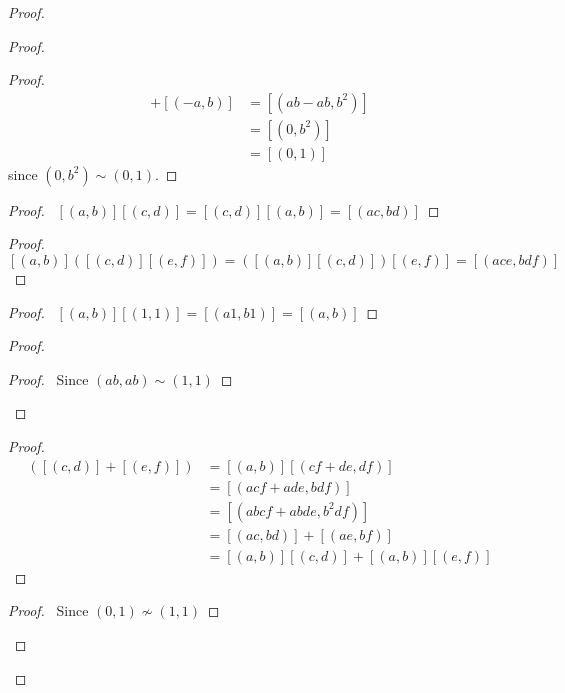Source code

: \documentclass{article}
\let\qed\relax
\theoremstyle{definition}
\begin{document}
\begin{proof}
\begin{proof}
            \begin{proof}
                \pf
                \begin{align*}
                    [(a,b)] + [(-a,b)]
                    & = [(ab-ab,b^2)] \\
                    & = [(0,b^2)] \\
                    & = [(0,1)]
                \end{align*}
                since $(0,b^2) \sim (0,1)$.
            \end{proof}
            \begin{proof}
                \pf\ $[(a,b)][(c,d)] = [(c,d)][(a,b)] = [(ac,bd)]$
            \end{proof}
            \begin{proof}
                \pf\ $[(a,b)]([(c,d)][(e,f)]) = ([(a,b)][(c,d)])[(e,f)] = [(ace,bdf)]$
            \end{proof}
            \begin{proof}
                \pf\ $[(a,b)][(1,1)] = [(a1,b1)] = [(a,b)]$
            \end{proof}
            \begin{proof}
                \begin{proof}
                    \pf\ Since $(ab,ab) \sim (1,1)$
                \end{proof}
            \end{proof}
            \begin{proof}
                \pf
                \begin{align*}
                    [(a,b)]([(c,d)] + [(e,f)])
                    & = [(a,b)][(cf+de,df)] \\
                    & = [(acf+ade,bdf)] \\
                    & = [(abcf+abde,b^2df)] \\
                    & = [(ac,bd)] + [(ae,bf)] \\
                    & = [(a,b)][(c,d)] + [(a,b)][(e,f)]
                \end{align*}
            \end{proof}
            \begin{proof}
                \pf\ Since $(0,1) \nsim (1,1)$
            \end{proof}
        \end{proof}
        \qed
    \end{proof}
\end{document}
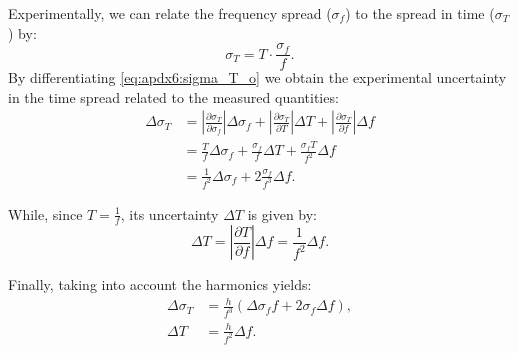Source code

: Experimentally, we can relate the frequency spread ($\sigma_{f}$) to the spread in time ($\sigma_{T}$) by:
\begin{equation}\label{eq:apdx6:sigma_T_o}
\sigma_T = T \cdot \frac{\sigma_{f}}{f}.
\end{equation}
By differentiating \cref*{eq:apdx6:sigma_T_o} we obtain the experimental uncertainty in the time spread related to the measured quantities:
\begin{align}
  \Delta \sigma_T &= \left|\frac{\partial \sigma_T}{\partial \sigma_f}\right| \Delta \sigma_f + \left|\frac{\partial \sigma_T}{\partial T}\right| \Delta T + \left|\frac{\partial \sigma_T}{\partial f}\right| \Delta f \nonumber \\
  &= \frac{T}{f}\Delta \sigma_f + \frac{\sigma_f}{f}\Delta T + \frac{\sigma_f T}{f^2}\Delta f \nonumber \\
  &= \frac{1}{f^2}\Delta \sigma_f + 2\frac{\sigma_f}{f^3}\Delta f.
\end{align}

While, since $T= \frac{1}{f}$, its uncertainty $\Delta T$ is given by:
\begin{equation}
  \Delta T = \left|\frac{\partial T}{\partial f}\right| \Delta f = \frac{1}{f^2}\Delta f.
\end{equation}

Finally, taking into account the harmonics yields:
\begin{align}
  \Delta \sigma_T &= \frac{h}{f^3}\left(\Delta \sigma_f f + 2\sigma_f\Delta f\right),\\
  \Delta T &= \frac{h}{f^2}\Delta f.
\end{align}

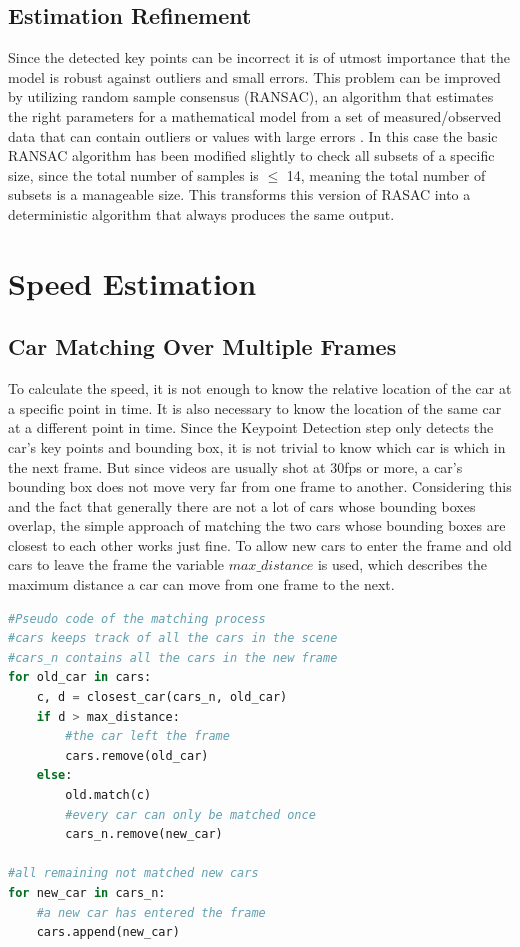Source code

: \documentclass[conference]{IEEEtran}
\begin{document}
\subsection{Estimation Refinement}

Since the detected key points can be incorrect it is of utmost importance that the model is robust against outliers and small errors. This problem can be improved by utilizing random sample consensus (RANSAC), an algorithm that estimates the right parameters for a mathematical model from a set of measured/observed data that can contain outliers or values with large errors \cite{RANSAC}. In this case the basic RANSAC algorithm has been modified slightly to check all subsets of a specific size, since the total number of samples is $\leq$ 14, meaning the total number of subsets is a manageable size. This transforms this version of RASAC into a deterministic algorithm that always produces the same output.

\section{Speed Estimation}

\subsection{Car Matching Over Multiple Frames}

To calculate the speed, it is not enough to know the relative location of the car at a specific point in time. It is also necessary to know the location of the same car at a different point in time. Since the Keypoint Detection step only detects the car's key points and bounding box, it is not trivial to know which car is which in the next frame. But since videos are usually shot at 30fps or more, a car's bounding box does not move very far from one frame to another. Considering this and the fact that generally there are not a lot of cars whose bounding boxes overlap, the simple approach of matching the two cars whose bounding boxes are closest to each other works just fine. To allow new cars to enter the frame and old cars to leave the frame the variable $max\_distance$ is used, which describes the maximum distance a car can move from one frame to the next.

\begin{lstlisting}[language=Python, basicstyle=\small, tabsize=4]
#Pseudo code of the matching process
#cars keeps track of all the cars in the scene
#cars_n contains all the cars in the new frame
for old_car in cars:
    c, d = closest_car(cars_n, old_car)
    if d > max_distance:
        #the car left the frame
        cars.remove(old_car)
    else:
        old.match(c)
        #every car can only be matched once
        cars_n.remove(new_car)

#all remaining not matched new cars
for new_car in cars_n: 
    #a new car has entered the frame 
    cars.append(new_car) 
\end{lstlisting}
\end{document}

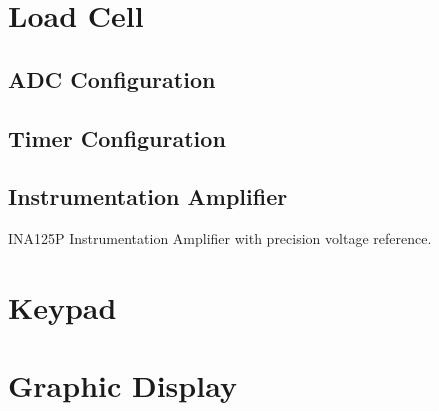 
\section{Load Cell}

\subsection{ADC Configuration}

\subsection{Timer Configuration}

\subsection{Instrumentation Amplifier}
INA125P Instrumentation Amplifier with precision voltage reference. \cite{INA125}

\section{Keypad}

\section{Graphic Display}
○ ○ ○
Exercise prompt:
Leave the pictures out and copy the rest of the data exactly.

Your solution:
Source code

: \documentclass{article}
\let\qed\relax
\theoremstyle{definition}
\begin{document}
\begin{proof}
\begin{proof}
            \begin{proof}
                \pf
                \begin{align*}
                    [(a,b)] + [(-a,b)]
                    & = [(ab-ab,b^2)] \\
                    & = [(0,b^2)] \\
                    & = [(0,1)]
                \end{align*}
                since $(0,b^2) \sim (0,1)$.
            \end{proof}
            \begin{proof}
                \pf\ $[(a,b)][(c,d)] = [(c,d)][(a,b)] = [(ac,bd)]$
            \end{proof}
            \begin{proof}
                \pf\ $[(a,b)]([(c,d)][(e,f)]) = ([(a,b)][(c,d)])[(e,f)] = [(ace,bdf)]$
            \end{proof}
            \begin{proof}
                \pf\ $[(a,b)][(1,1)] = [(a1,b1)] = [(a,b)]$
            \end{proof}
            \begin{proof}
                \begin{proof}
                    \pf\ Since $(ab,ab) \sim (1,1)$
                \end{proof}
            \end{proof}
            \begin{proof}
                \pf
                \begin{align*}
                    [(a,b)]([(c,d)] + [(e,f)])
                    & = [(a,b)][(cf+de,df)] \\
                    & = [(acf+ade,bdf)] \\
                    & = [(abcf+abde,b^2df)] \\
                    & = [(ac,bd)] + [(ae,bf)] \\
                    & = [(a,b)][(c,d)] + [(a,b)][(e,f)]
                \end{align*}
            \end{proof}
            \begin{proof}
                \pf\ Since $(0,1) \nsim (1,1)$
            \end{proof}
        \end{proof}
        \qed
    \end{proof}
\end{document}
Source code

: Experimentally, we can relate the frequency spread ($\sigma_{f}$) to the spread in time ($\sigma_{T}$) by:
\begin{equation}\label{eq:apdx6:sigma_T_o}
\sigma_T = T \cdot \frac{\sigma_{f}}{f}.
\end{equation}
By differentiating \cref*{eq:apdx6:sigma_T_o} we obtain the experimental uncertainty in the time spread related to the measured quantities:
\begin{align}
  \Delta \sigma_T &= \left|\frac{\partial \sigma_T}{\partial \sigma_f}\right| \Delta \sigma_f + \left|\frac{\partial \sigma_T}{\partial T}\right| \Delta T + \left|\frac{\partial \sigma_T}{\partial f}\right| \Delta f \nonumber \\
  &= \frac{T}{f}\Delta \sigma_f + \frac{\sigma_f}{f}\Delta T + \frac{\sigma_f T}{f^2}\Delta f \nonumber \\
  &= \frac{1}{f^2}\Delta \sigma_f + 2\frac{\sigma_f}{f^3}\Delta f.
\end{align}

While, since $T= \frac{1}{f}$, its uncertainty $\Delta T$ is given by:
\begin{equation}
  \Delta T = \left|\frac{\partial T}{\partial f}\right| \Delta f = \frac{1}{f^2}\Delta f.
\end{equation}

Finally, taking into account the harmonics yields:
\begin{align}
  \Delta \sigma_T &= \frac{h}{f^3}\left(\Delta \sigma_f f + 2\sigma_f\Delta f\right),\\
  \Delta T &= \frac{h}{f^2}\Delta f.
\end{align}

Source code

: \documentclass[conference]{IEEEtran}
\begin{document}
\subsection{Estimation Refinement}

Since the detected key points can be incorrect it is of utmost importance that the model is robust against outliers and small errors. This problem can be improved by utilizing random sample consensus (RANSAC), an algorithm that estimates the right parameters for a mathematical model from a set of measured/observed data that can contain outliers or values with large errors \cite{RANSAC}. In this case the basic RANSAC algorithm has been modified slightly to check all subsets of a specific size, since the total number of samples is $\leq$ 14, meaning the total number of subsets is a manageable size. This transforms this version of RASAC into a deterministic algorithm that always produces the same output.

\section{Speed Estimation}

\subsection{Car Matching Over Multiple Frames}

To calculate the speed, it is not enough to know the relative location of the car at a specific point in time. It is also necessary to know the location of the same car at a different point in time. Since the Keypoint Detection step only detects the car's key points and bounding box, it is not trivial to know which car is which in the next frame. But since videos are usually shot at 30fps or more, a car's bounding box does not move very far from one frame to another. Considering this and the fact that generally there are not a lot of cars whose bounding boxes overlap, the simple approach of matching the two cars whose bounding boxes are closest to each other works just fine. To allow new cars to enter the frame and old cars to leave the frame the variable $max\_distance$ is used, which describes the maximum distance a car can move from one frame to the next.

\begin{lstlisting}[language=Python, basicstyle=\small, tabsize=4]
#Pseudo code of the matching process
#cars keeps track of all the cars in the scene
#cars_n contains all the cars in the new frame
for old_car in cars:
    c, d = closest_car(cars_n, old_car)
    if d > max_distance:
        #the car left the frame
        cars.remove(old_car)
    else:
        old.match(c)
        #every car can only be matched once
        cars_n.remove(new_car)

#all remaining not matched new cars
for new_car in cars_n: 
    #a new car has entered the frame 
    cars.append(new_car) 
\end{lstlisting}
\end{document}

\section{Load Cell}

\subsection{ADC Configuration}

\subsection{Timer Configuration}

\subsection{Instrumentation Amplifier}
INA125P Instrumentation Amplifier with precision voltage reference. \cite{INA125}

\section{Keypad}

\section{Graphic Display}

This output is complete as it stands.